My family is driving me crazy!

Sometimes it's easier to love those who are far away than those who are close! Some theologians thought our charity had to be totally universal, meaning we would have to love everyone equally. St. Thomas Aquinas disagreed: “We ought out of charity to love those who are more closely united to us more, both because our love for them is more intense, and because there are more reasons for loving them” (ST II-II q.26 a.8 res.). You may quickly admit you love your family more than others, but do you put this love into practice? Is it true charity or do you just put up with them?

Here is some advice if you have a hard time getting along with your family members.

1. If your family is driving you crazy, you are probably driving your family crazy too. Admitting that you may have something to do with the problem is an important step to take.

2. Stop judging. Never assume that they are saying or doing something to harm you. Trust that they love you even when you feel hurt or misunderstood. Maybe you feel offended precisely because you are being judgmental. Think about it. Your sister yells at you for seemingly no good reason, and you are upset. Now, at that point you can judge her or excuse her. That is, you can either assume, “She’s so mean! She hates me!” or just think, “She’s probably having a bad day again.” If you are convinced she hates you, you will be offended. If you trust she loves you, you will realize it is not a big deal. So make concrete efforts to give your family the benefit of the doubt and trust in their love for you, even when they may sometimes express the opposite in a moment of difficulty!

3. Don't play the victim: Have you ever thought or said: "No one understands me"? It is not true! First of all, God fully understands you, and much better than you understand yourself! And yet, alas, often you may truly feel misunderstood by those around you. Those thoughts may also be accompanied by feeling like you’re always the victim or like it’s always your fault. Try to remember that misunderstandings are totally normal among human beings, so it shouldn’t be a tragedy if you feel like others can’t fully grasp what is going on inside of you. The first step you should take is open your heart to your parents in a moment when you (and they) are feeling calm and serene. If you don’t let them know what you are struggling with, how can you expect them to understand you? After that, try to focus your efforts on understanding and loving your parents and siblings. If you give of yourself and serve, it will be easier to overcome your struggles.

4. Be patient and forgive: Never get tired of forgiving.
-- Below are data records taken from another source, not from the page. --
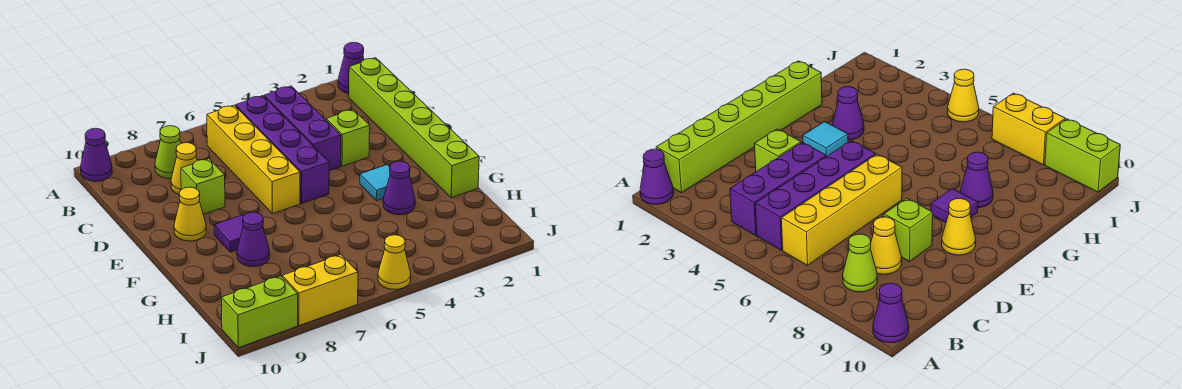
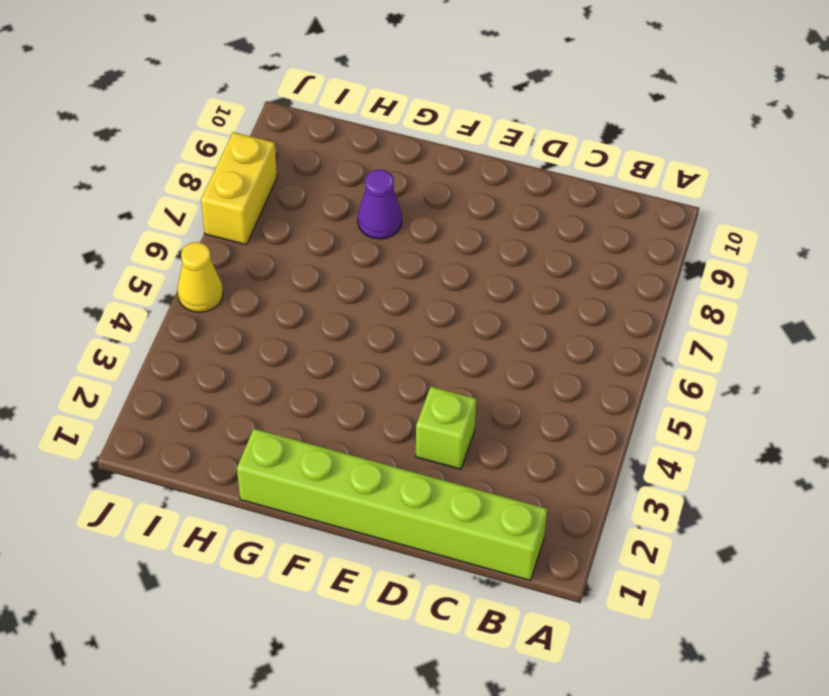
none -> purple cone A1 level 1
none -> purple cone A10 level 1
none -> purple brick B4:D4 level 1

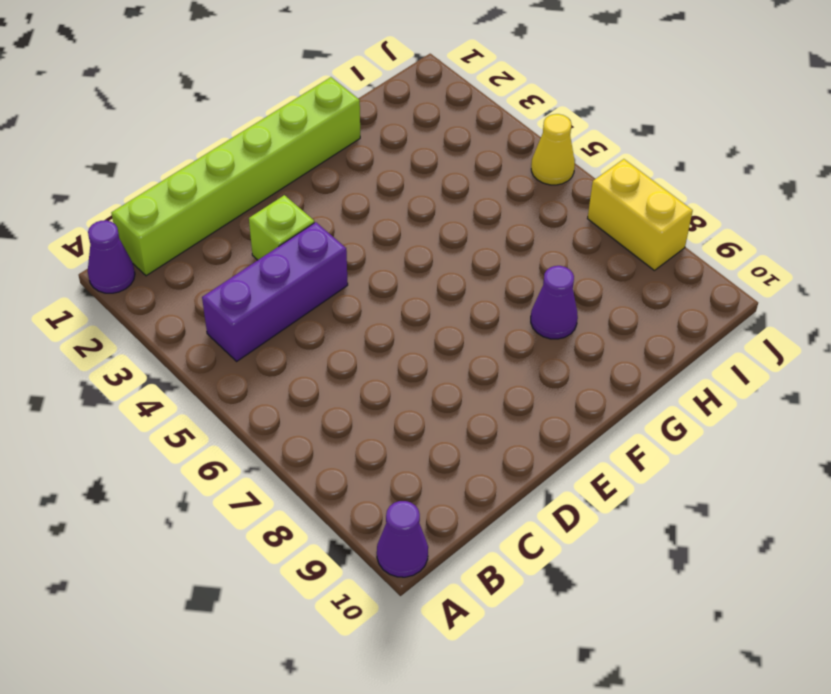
none -> purple brick B5:E5 level 1
none -> yellow brick B6:E6 level 1
none -> lime cone B8 level 1

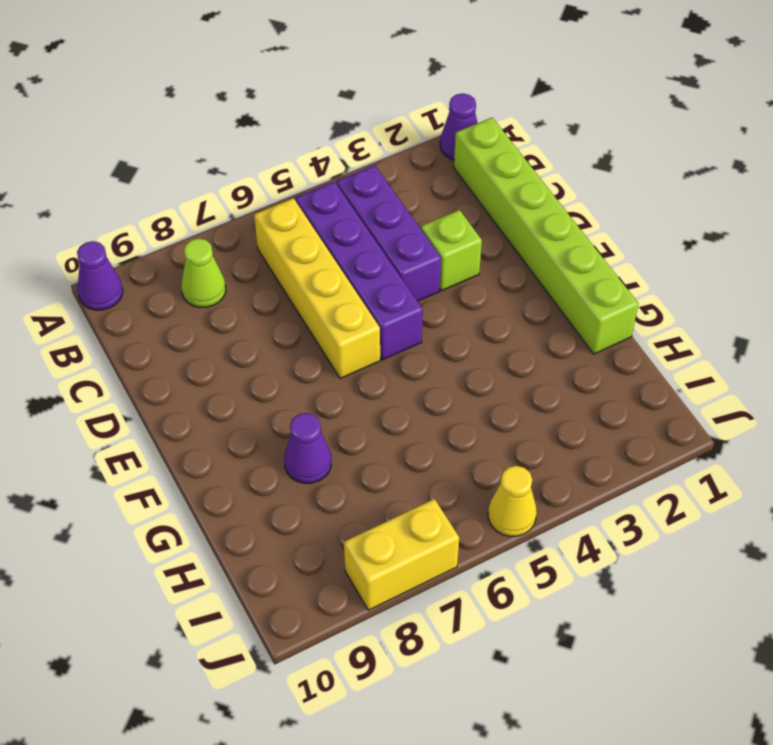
none -> yellow cone C8 level 1
none -> lime brick D8 level 1
none -> yellow cone E9 level 1

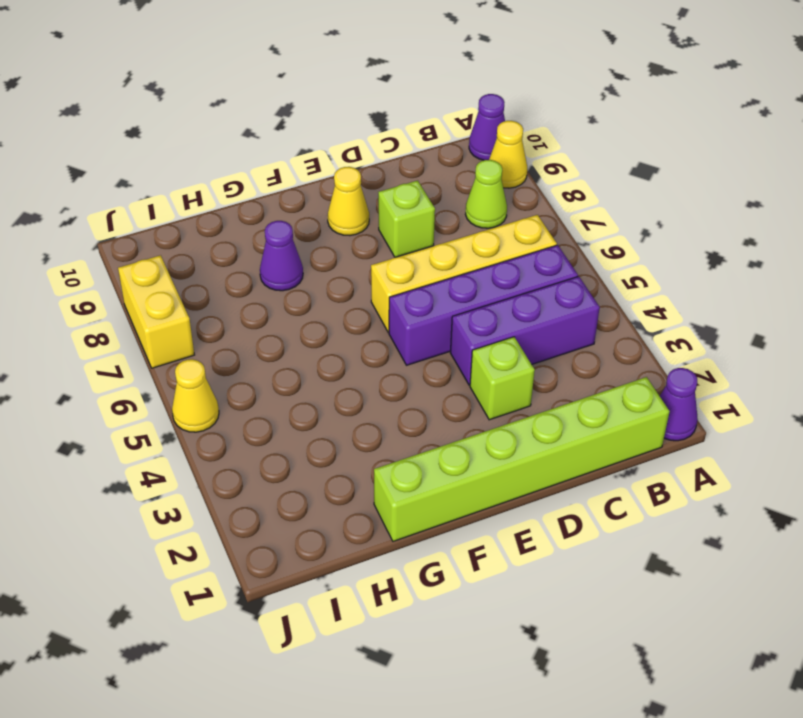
yellow cone A9 level 1 -> yellow cone C8 level 1
none -> cyan tile F3 level 1
none -> purple tile F8 level 1
none -> purple cone G3 level 1

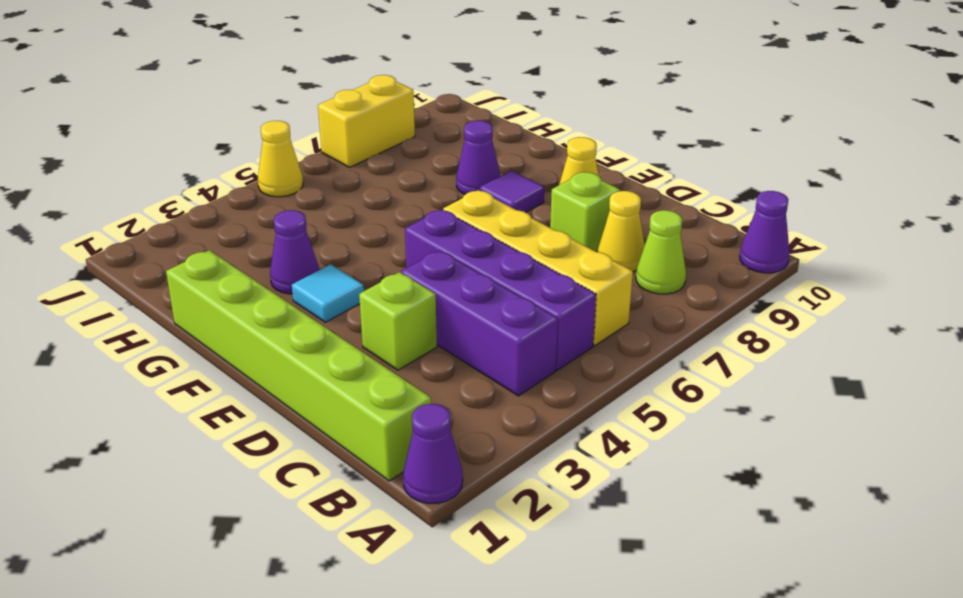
none -> lime brick J9:J10 level 1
This is what Jesus asks of us, not 7 times a day but 70 times 7! When you feel incapable of forgiving your family right away, get on your knees before going to bed and ask the Lord to forgive you for your hardness of heart. Regardless of what you have suffered, the Lord wants you to forgive. Ask Him to help you forgive that family member you couldn't forgive earlier that day, and then pray for him or her sincerely.

5. Ask for help: This should really be number one, because it is what will give the strength for all of the above. Ask the Lord to infuse HIS love into your soul, so that you may love in Him and for Him. That’s what charity is all about! Without Him, numbers 1-4 are impossible. With Him, if you sincerely ask for His grace and persevere in responding with generosity, you will soon find yourself loving your family more than ever before!